8. Un’altra volta un economo portò un coltello, meraviglioso e molto bello. Dositeo lo prese e lo portò ad abba Doroteo dicendo: «Il tal fratello ha portato questo coltello e io l’ho preso perché, se tu lo ordini, lo teniamo all’infermeria; taglia bene le fette di pane». Il beato Doroteo non acquistava mai oggetti ricercati per l’infermeria, nulla di più di quel che era bene avere. Gli disse dunque: «Portalo, perché veda se è buono». Glielo diede dicendo: «Sì, padre, è ottimo per tagliare il pane». Anche Doroteo vedeva che era proprio adatto per quell’uso ma siccome non voleva che si attaccasse a nessun oggetto, non volle che lo tenesse. Gli disse dunque: «Dositeo, e così ti piace? Vuoi essere servo di questo coltello e non servo di Dio? Davvero, Dositeo, ti piace? e attaccheresti così il tuo cuore a questo coltello? Non ti vergogni di desiderare di avere per signore questo coltello, invece di Dio?» Dositeo ascoltava senza ribattere nulla, e restava in silenzio abbassando gli occhi a terra. E dopo averlo rimproverato a lungo, gli disse: «Su, mettilo qui e non toccarlo». E Dositeo fu così attento a non toccarlo, che non lo prendeva mai neppure per darlo ad un altro, e mentre tutti gli altri ne facevano uso, lui solo non gli si avvicinava. E non disse mai: «Perché tra tutti solo io non lo posso usare?» Ma faceva con gioia tutto quello che gli veniva detto.

9. Così dunque passò quel breve periodo di tempo che trascorse in monastero, – vi restò infatti circa cinque anni – e così visse fino alla fine in obbedienza senza aver mai fatto una sola volta la sua volontà in qualche cosa e senza aver legato a nulla il suo cuore.

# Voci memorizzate
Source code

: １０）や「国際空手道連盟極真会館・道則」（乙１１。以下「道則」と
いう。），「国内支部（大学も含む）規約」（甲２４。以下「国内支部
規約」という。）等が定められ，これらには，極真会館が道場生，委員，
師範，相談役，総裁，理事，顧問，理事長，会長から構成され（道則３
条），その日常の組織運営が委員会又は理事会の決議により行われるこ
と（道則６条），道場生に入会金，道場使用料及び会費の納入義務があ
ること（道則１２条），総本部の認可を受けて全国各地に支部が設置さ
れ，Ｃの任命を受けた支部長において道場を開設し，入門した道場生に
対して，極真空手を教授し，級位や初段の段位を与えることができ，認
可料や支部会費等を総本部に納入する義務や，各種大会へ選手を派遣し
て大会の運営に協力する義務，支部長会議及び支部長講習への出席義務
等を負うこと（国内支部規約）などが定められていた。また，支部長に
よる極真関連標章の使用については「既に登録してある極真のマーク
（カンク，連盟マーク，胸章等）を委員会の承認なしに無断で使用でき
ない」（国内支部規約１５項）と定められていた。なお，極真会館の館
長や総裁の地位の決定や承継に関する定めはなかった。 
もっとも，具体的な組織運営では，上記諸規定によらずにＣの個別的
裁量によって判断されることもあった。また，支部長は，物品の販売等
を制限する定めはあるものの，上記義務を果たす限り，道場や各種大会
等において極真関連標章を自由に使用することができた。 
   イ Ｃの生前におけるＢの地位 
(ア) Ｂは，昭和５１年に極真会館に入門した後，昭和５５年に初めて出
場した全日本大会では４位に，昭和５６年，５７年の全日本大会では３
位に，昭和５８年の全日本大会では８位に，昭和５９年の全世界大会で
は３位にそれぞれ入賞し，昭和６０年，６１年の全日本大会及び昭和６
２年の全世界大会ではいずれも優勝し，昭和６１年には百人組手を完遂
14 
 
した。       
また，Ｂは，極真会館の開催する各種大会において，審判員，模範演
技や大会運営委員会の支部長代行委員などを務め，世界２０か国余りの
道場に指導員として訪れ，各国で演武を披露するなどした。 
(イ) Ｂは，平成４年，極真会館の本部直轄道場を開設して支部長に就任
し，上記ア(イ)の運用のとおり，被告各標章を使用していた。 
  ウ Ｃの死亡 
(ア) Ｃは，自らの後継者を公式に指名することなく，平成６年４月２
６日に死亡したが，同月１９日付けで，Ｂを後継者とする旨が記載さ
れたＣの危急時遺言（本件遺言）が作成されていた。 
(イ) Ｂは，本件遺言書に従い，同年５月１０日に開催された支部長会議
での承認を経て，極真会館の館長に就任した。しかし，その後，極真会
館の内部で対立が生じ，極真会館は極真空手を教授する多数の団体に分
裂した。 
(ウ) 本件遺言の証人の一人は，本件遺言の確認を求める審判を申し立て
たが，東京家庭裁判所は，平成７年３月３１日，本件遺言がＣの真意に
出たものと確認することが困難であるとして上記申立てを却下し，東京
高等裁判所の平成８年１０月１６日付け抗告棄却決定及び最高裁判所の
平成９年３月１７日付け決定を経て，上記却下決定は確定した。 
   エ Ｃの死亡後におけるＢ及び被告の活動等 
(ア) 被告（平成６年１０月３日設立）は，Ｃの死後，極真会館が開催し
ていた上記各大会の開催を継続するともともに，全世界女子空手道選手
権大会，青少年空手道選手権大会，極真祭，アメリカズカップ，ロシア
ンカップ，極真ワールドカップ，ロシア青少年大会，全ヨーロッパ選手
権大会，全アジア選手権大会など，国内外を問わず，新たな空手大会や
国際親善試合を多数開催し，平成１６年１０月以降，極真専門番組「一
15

# Compito assegnato
Stabilisca se ciascuna delle seguenti affermazioni concorda con il brano sul coltello, rispondendo sì o no e citando alla lettera le parole del brano che lo dimostrano. (a) Mentre gli altri usavano il coltello, Dositeo se ne teneva lontano. (b) Doroteo giudicava il coltello poco adatto a tagliare il pane. (c) Dositeo rimase in monastero per circa dieci anni.

# Risposta
(a) Sì: «mentre tutti gli altri ne facevano uso, lui solo non gli si avvicinava».
(b) No: «Anche Doroteo vedeva che era proprio adatto per quell’uso».
(c) No: «vi restò infatti circa cinque anni».